Everything was going smoothly until all of a sudden from his place in the nursery closet he heard a dreadful crash coming from the kitchen and in a heartbeat he ran to see what happened.
"S-Sakura what happened." Sasuke asked as he turned pale in the face when he saw his nine month pregnant wife on the floor.
"I-I got a little dizzy that's all." She said as she tried to get up but as soon as she did a shooting pain from her belly to her head shot through her and with the face she made Sasuke could tell something was wrong.
"S-Sakura… you're bleeding." He panicked as he saw blood seeping through her pajama bottoms.

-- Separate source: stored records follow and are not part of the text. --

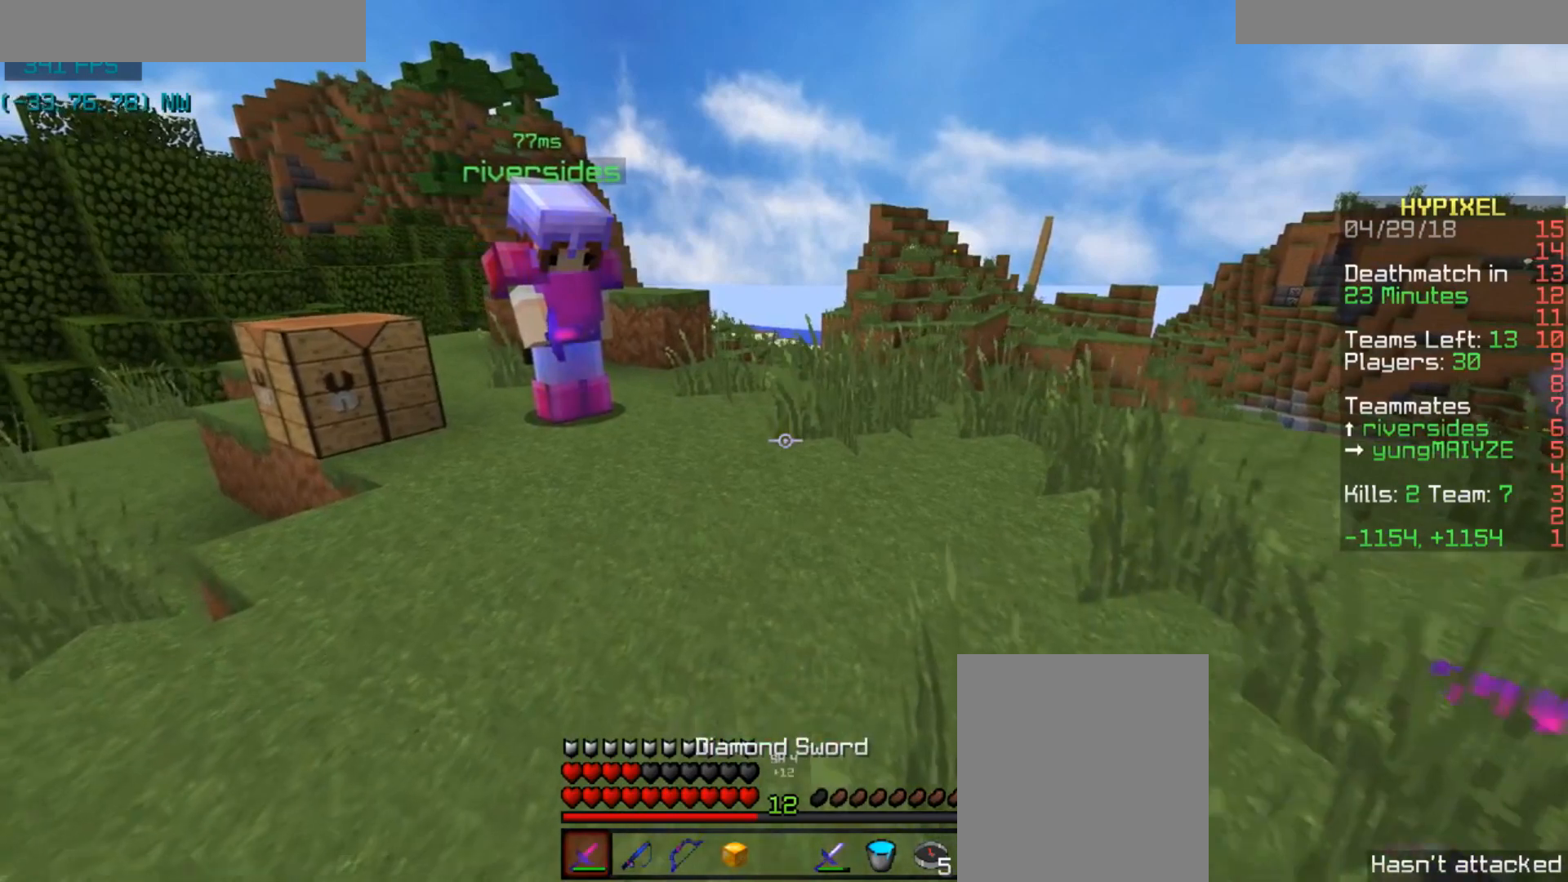
{"keys": [], "mouse": [], "events": []}
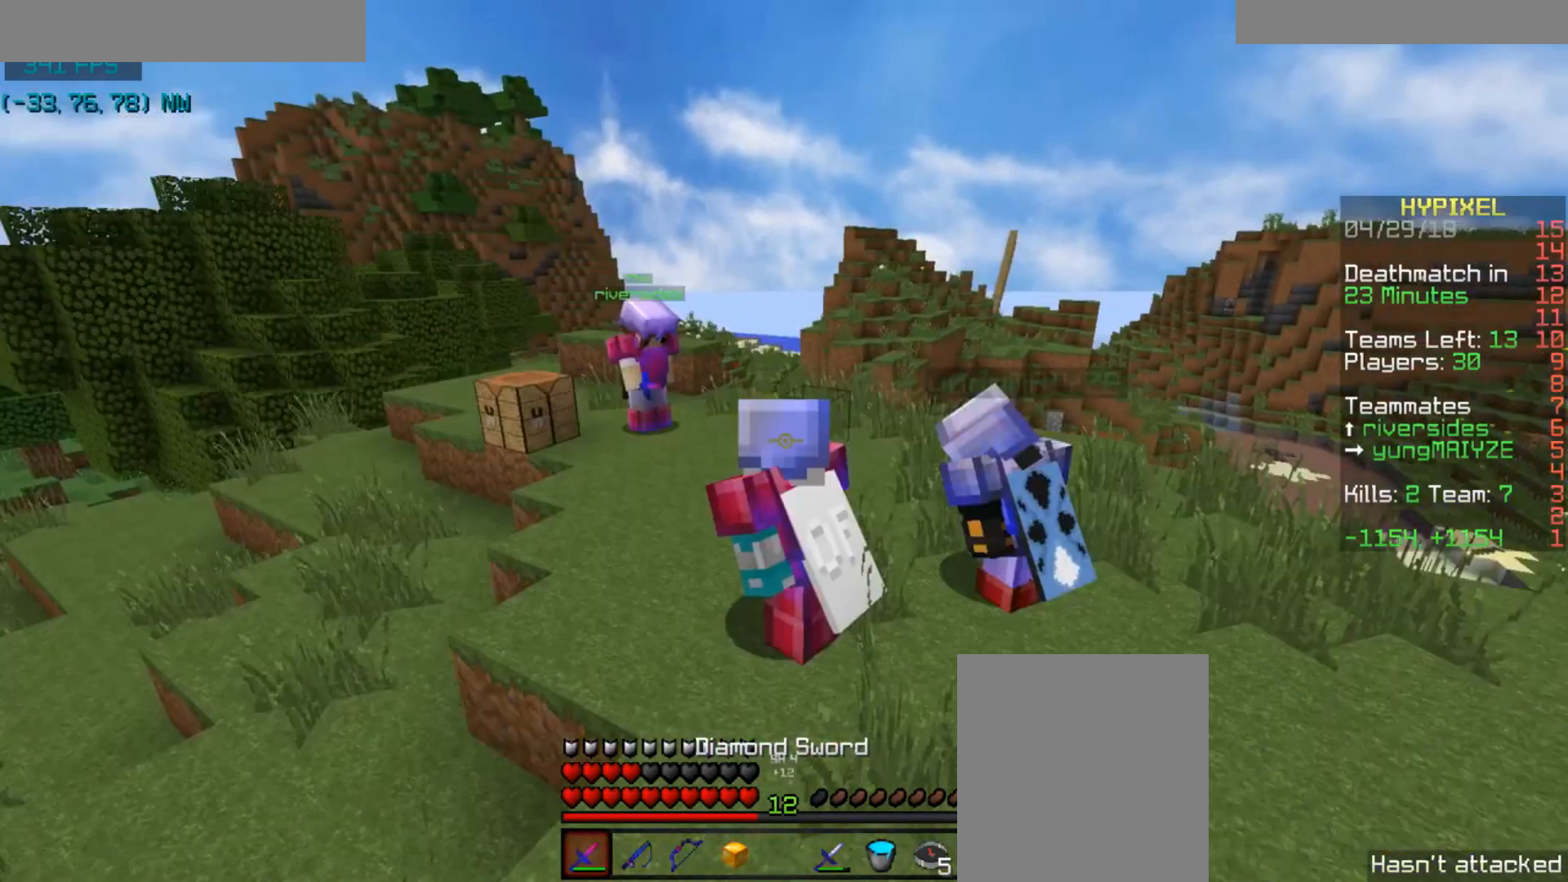
{"keys": [], "mouse": [], "events": []}
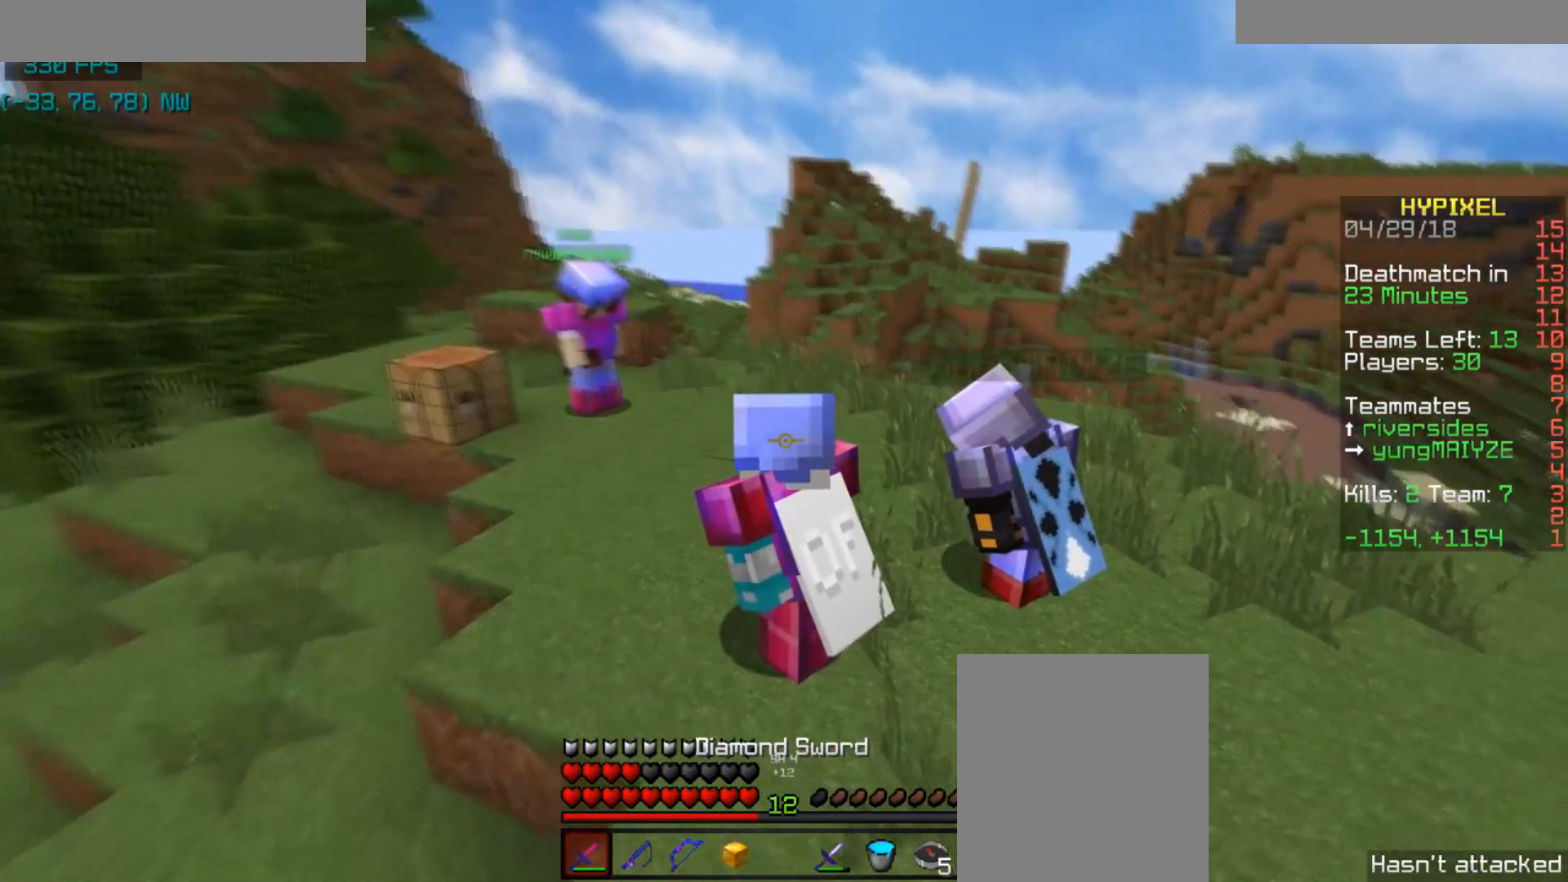
{"keys": [], "mouse": [], "events": []}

"Oh no…" Sakura replied looking paler and paler. Before she could collapse again Sasuke had her in his arms and in a moment he was racing to the hospital praying that the baby was going to be okay. But it wasn't the baby he should've prayed for…
After two hours of surgery and many paces up and down the hallway, being accompanied by all their friends and family they got the news.
When Sakura's doctor came out into the hallway with that look of grief plastered on her face everyone knew that Sasuke would be going home with one less loved one than he came with.
"I-I'm sorry Uchiha-san but there was nothing we could do…" She said solemnly and in an instant Sasuke ran passed her and into the room where, right in front of him laid his worst nightmare.
Paler than he had ever seen her was his wife, her skin the color of the white walls that decorated the hospital. As he came closer and placed his hand on her head he could feel how cold she really was. He didn't know how long he stood there for but it was long enough for the temperature of her skin to trail all the way through to his heart. Ice cold.
"What about the baby?" A voice came out from the hallway.
"The baby survived and is in the NICU, just for precaution. He'll be fine…" The doctor answered the Hokage.
It was a few moments after that that a couple of nurses that he recognized from the baby shower stepped up and told the Uchiha that they had to take her now.
If it wasn't for Naruto standing right beside him Sasuke was sure that he would have incinerated the two who were just trying to do their job.
"Sasuke…they have to take her now." Naruto said quietly as he placed his hand on his shoulder.
Flash forward ten minutes and to the present.